Option #1: Menstrual Cups
Menstrual cups are usually made from medical grade silicone and are designed to replace tampons. What makes them so eco-friendly is that they can last for years.
They also have some other benefits, including the following:
- Will save you thousands of dollars over a lifetime
- They come with a low risk of Toxic Shock Syndrome
- Menstrual cups don’t contain any toxic chemicals in them like some brands of tampons
- 3-4x the capacity of a jumbo tampon
- Can be worn for up to 12 hours
If you live in the UK, an excellent option is the MoonCup. It’s made locally, is affordably priced and it’s also a top-quality menstrual cup. It has some great user reviews, and most people find that it’s really easy to insert, and also doesn’t leak.
The only real downside to a menstrual cup, in general, is that there’s a learning curve to using them.
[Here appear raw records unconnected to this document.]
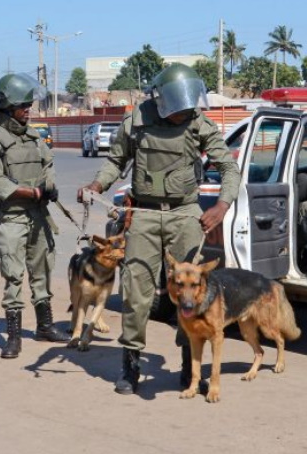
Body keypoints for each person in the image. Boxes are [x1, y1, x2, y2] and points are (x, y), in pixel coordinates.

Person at [79, 63, 239, 395]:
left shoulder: (198, 123)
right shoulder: (136, 121)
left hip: (185, 216)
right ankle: (131, 366)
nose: (186, 111)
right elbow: (115, 161)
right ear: (163, 100)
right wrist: (97, 184)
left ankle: (188, 368)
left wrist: (222, 206)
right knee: (136, 294)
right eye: (179, 106)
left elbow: (228, 166)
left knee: (190, 295)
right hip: (145, 215)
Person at [0, 73, 70, 359]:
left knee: (42, 269)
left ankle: (44, 326)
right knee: (13, 274)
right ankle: (14, 337)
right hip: (13, 217)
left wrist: (50, 186)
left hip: (39, 215)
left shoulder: (33, 136)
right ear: (7, 108)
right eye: (23, 105)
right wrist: (32, 193)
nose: (29, 109)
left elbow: (48, 163)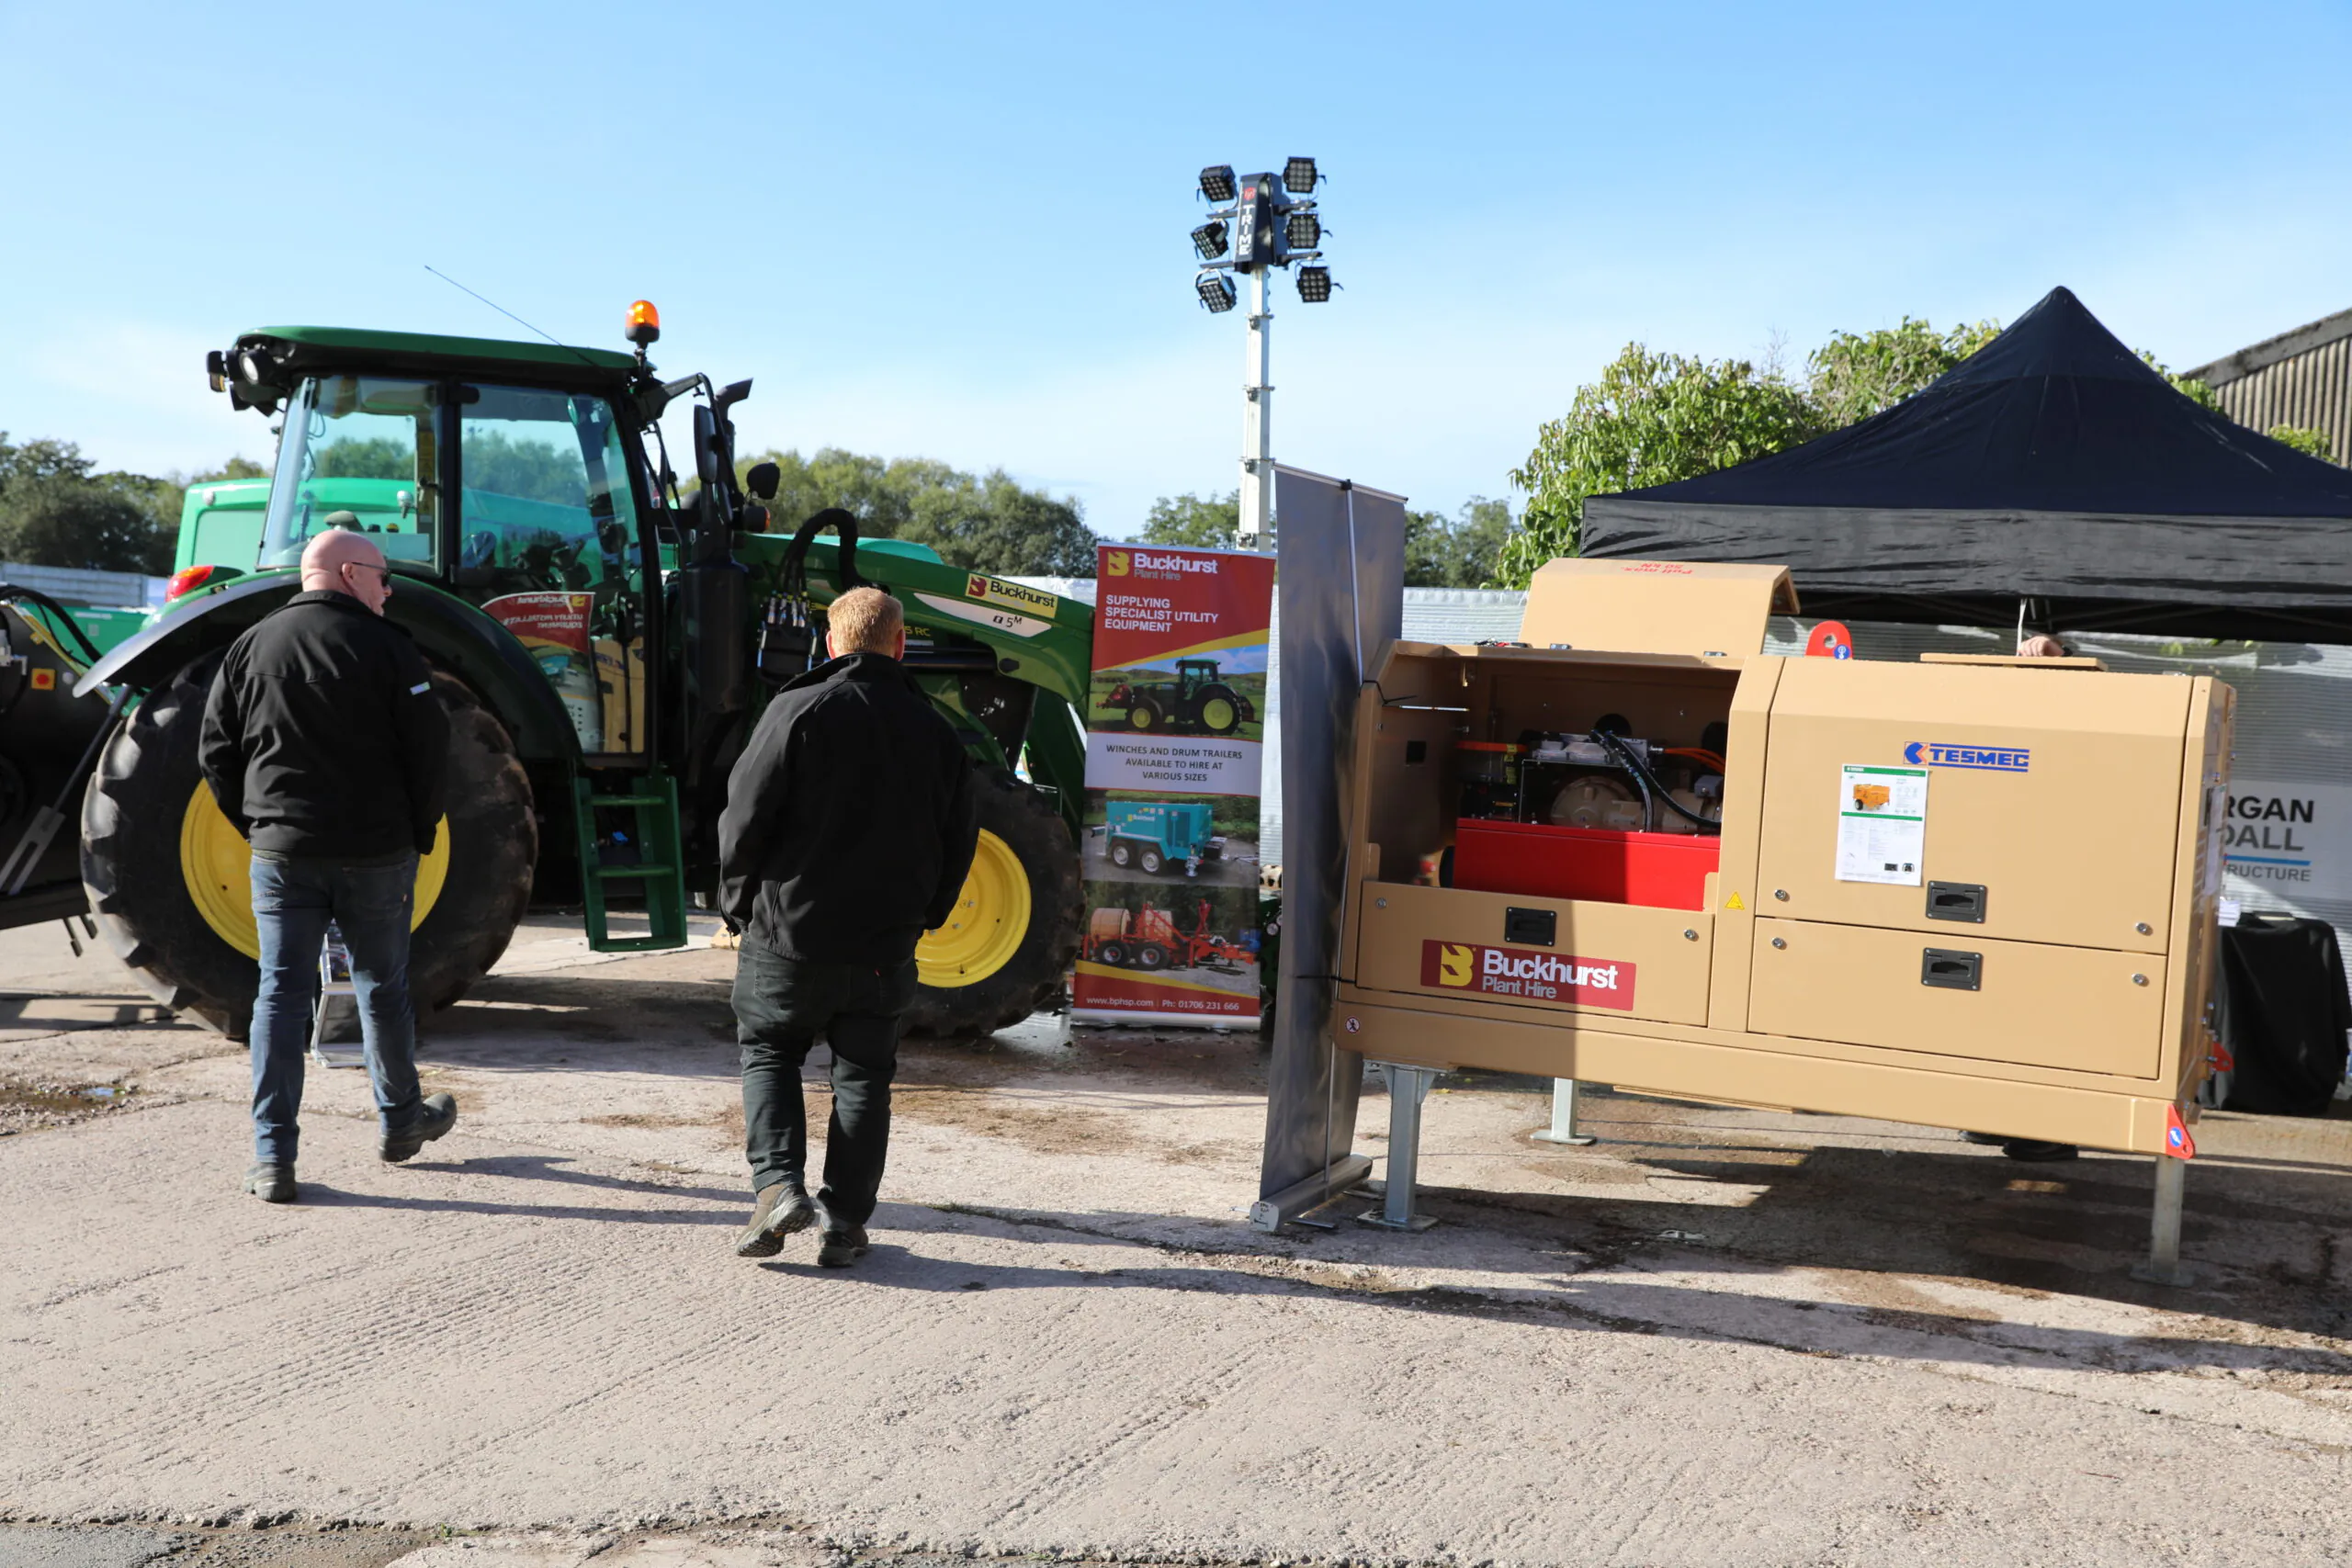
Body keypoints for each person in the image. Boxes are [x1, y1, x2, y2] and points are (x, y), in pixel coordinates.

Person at [718, 586, 977, 1265]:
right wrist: (928, 916)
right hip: (883, 946)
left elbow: (743, 817)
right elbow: (961, 838)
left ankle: (778, 1186)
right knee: (864, 1075)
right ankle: (844, 1220)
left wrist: (736, 903)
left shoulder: (795, 710)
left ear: (830, 644)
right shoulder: (939, 731)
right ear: (899, 645)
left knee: (770, 1049)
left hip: (788, 936)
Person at [198, 523, 457, 1202]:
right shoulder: (390, 649)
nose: (388, 587)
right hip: (376, 853)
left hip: (283, 854)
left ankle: (271, 1158)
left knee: (280, 993)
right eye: (380, 574)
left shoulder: (250, 646)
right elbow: (430, 753)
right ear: (349, 574)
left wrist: (259, 826)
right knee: (382, 984)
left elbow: (216, 752)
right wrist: (418, 830)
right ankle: (401, 1122)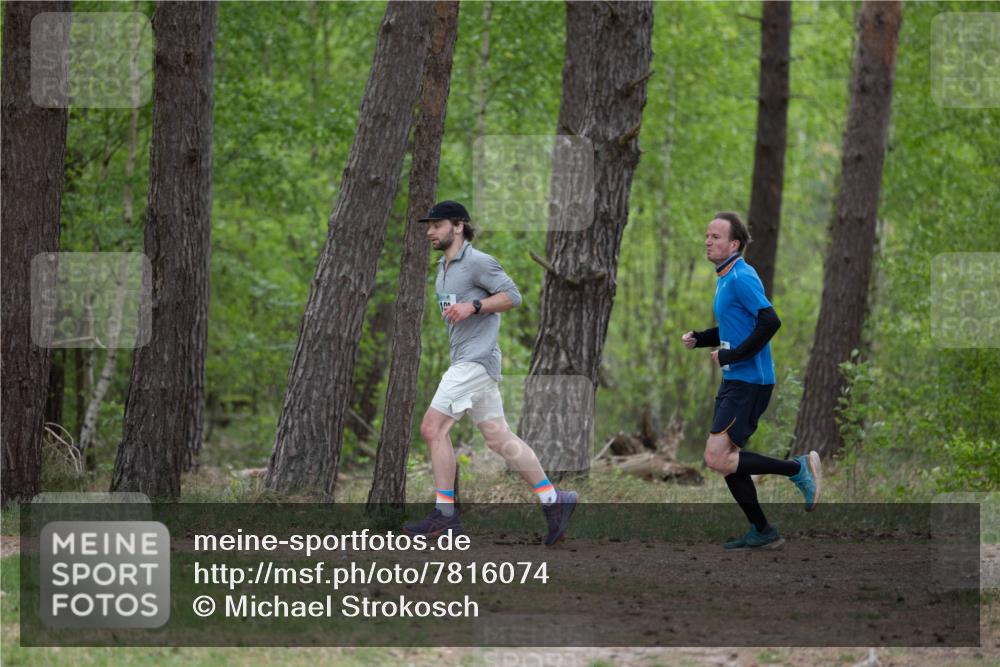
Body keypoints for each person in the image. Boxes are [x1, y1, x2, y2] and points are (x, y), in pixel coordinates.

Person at [404, 200, 577, 546]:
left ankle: (445, 517)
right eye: (429, 226)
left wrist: (474, 305)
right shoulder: (443, 268)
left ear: (458, 226)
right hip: (474, 363)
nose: (430, 231)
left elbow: (513, 296)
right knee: (499, 438)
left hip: (474, 362)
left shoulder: (478, 261)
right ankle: (553, 500)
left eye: (437, 225)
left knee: (431, 428)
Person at [682, 212, 821, 550]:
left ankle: (797, 468)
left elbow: (770, 322)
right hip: (737, 379)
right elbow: (735, 327)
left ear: (735, 244)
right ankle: (762, 531)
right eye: (707, 235)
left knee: (717, 457)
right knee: (729, 461)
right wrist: (702, 338)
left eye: (716, 237)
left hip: (750, 382)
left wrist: (733, 356)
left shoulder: (742, 276)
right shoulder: (725, 277)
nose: (708, 241)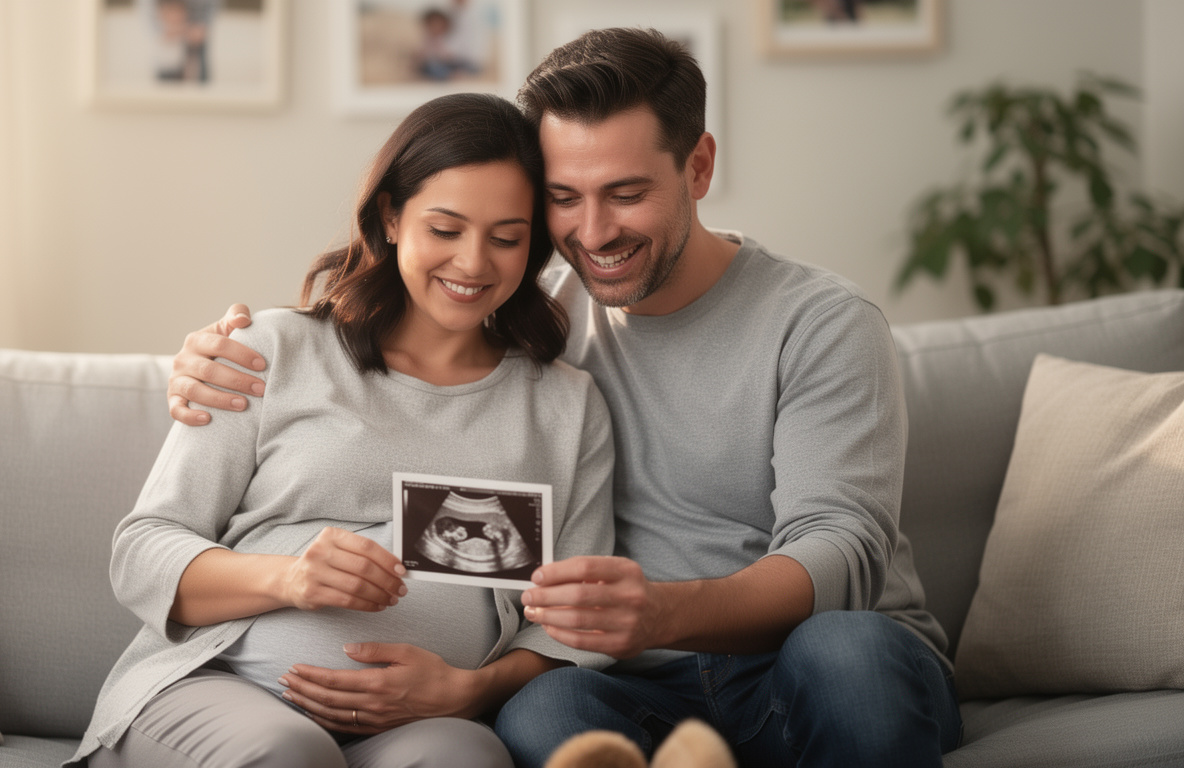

It takes most people at least a few cycles to really feel confident when inserting them.
Option #2: Period Underwear
Next up on our list of the best eco-friendly period products is period underwear (aka period panties). They come in two different styles:
- Leak-proof only, with no absorbent padding in them
- Absorbent padding, plus a leak-proof barrier
Either option is fine, but just be sure you know what you’re buying. The ones with only the leak-proof barrier need to be used with a pad, menstrual cup, or tampon.
The ones that have padding in them vary in their absorbency levels, but some of them can hold up to 10 ml or so (the same as a jumbo tampon or heavy pad).
Many people who have vaginal discharge issues or light incontinence also like to use period panties because they’re cheaper and more comfortable than something like disposable pantyliners.
Option #3: Reusable Cloth Menstrual Pads
If you’re handy with the sewing machine, you can turn old scraps of fabric into reusable cloth pads. Otherwise, you can easily find them on a place like Amazon.
Reusable menstrual pads are very similar to disposables except that they don’t have a sticky backing on them. Instead, they stay in place with snaps on the wings. They come in a wide range of absorbency levels from panty liners to heavy, overnight pads.
Cloth pads are an eco-friendly option because they can be used for at least a few years. They’re also made largely from natural materials and will biodegrade easily once you’re done with them.
Option #4: Organic Disposables
If you’re going to stick with disposable pads or tampons, consider making the switch to organics. They’re better for your health because you’re not exposing yourself to toxic chemicals that are found in some brands of non-organics.
What’s great for the environment is that the majority of organic pads and tampons are not made from plastic, including the packing. This means that they biodegrade easily, unlike regular pads which will still be hanging around the landfill in a thousand years from now.
Quick tip: You can often find organic pads and tampons more cheaply online than at your local health food shop.
Option #5: Period Swimwear
The last environmentally-friendly period product you might want to consider is period swimwear like these ones from Modibodi. They can absorb up to 10 ml of fluid (same as a jumbo tampon) while keeping pool or ocean water on the outside.
They make a nice choice as a back-up to a menstrual cup or tampon when spending a long day at the beach or waterpark. Or, they’re ideal on their own for a short swim during a heavy flow, or for a longer time when you’re spotting or have a light flow.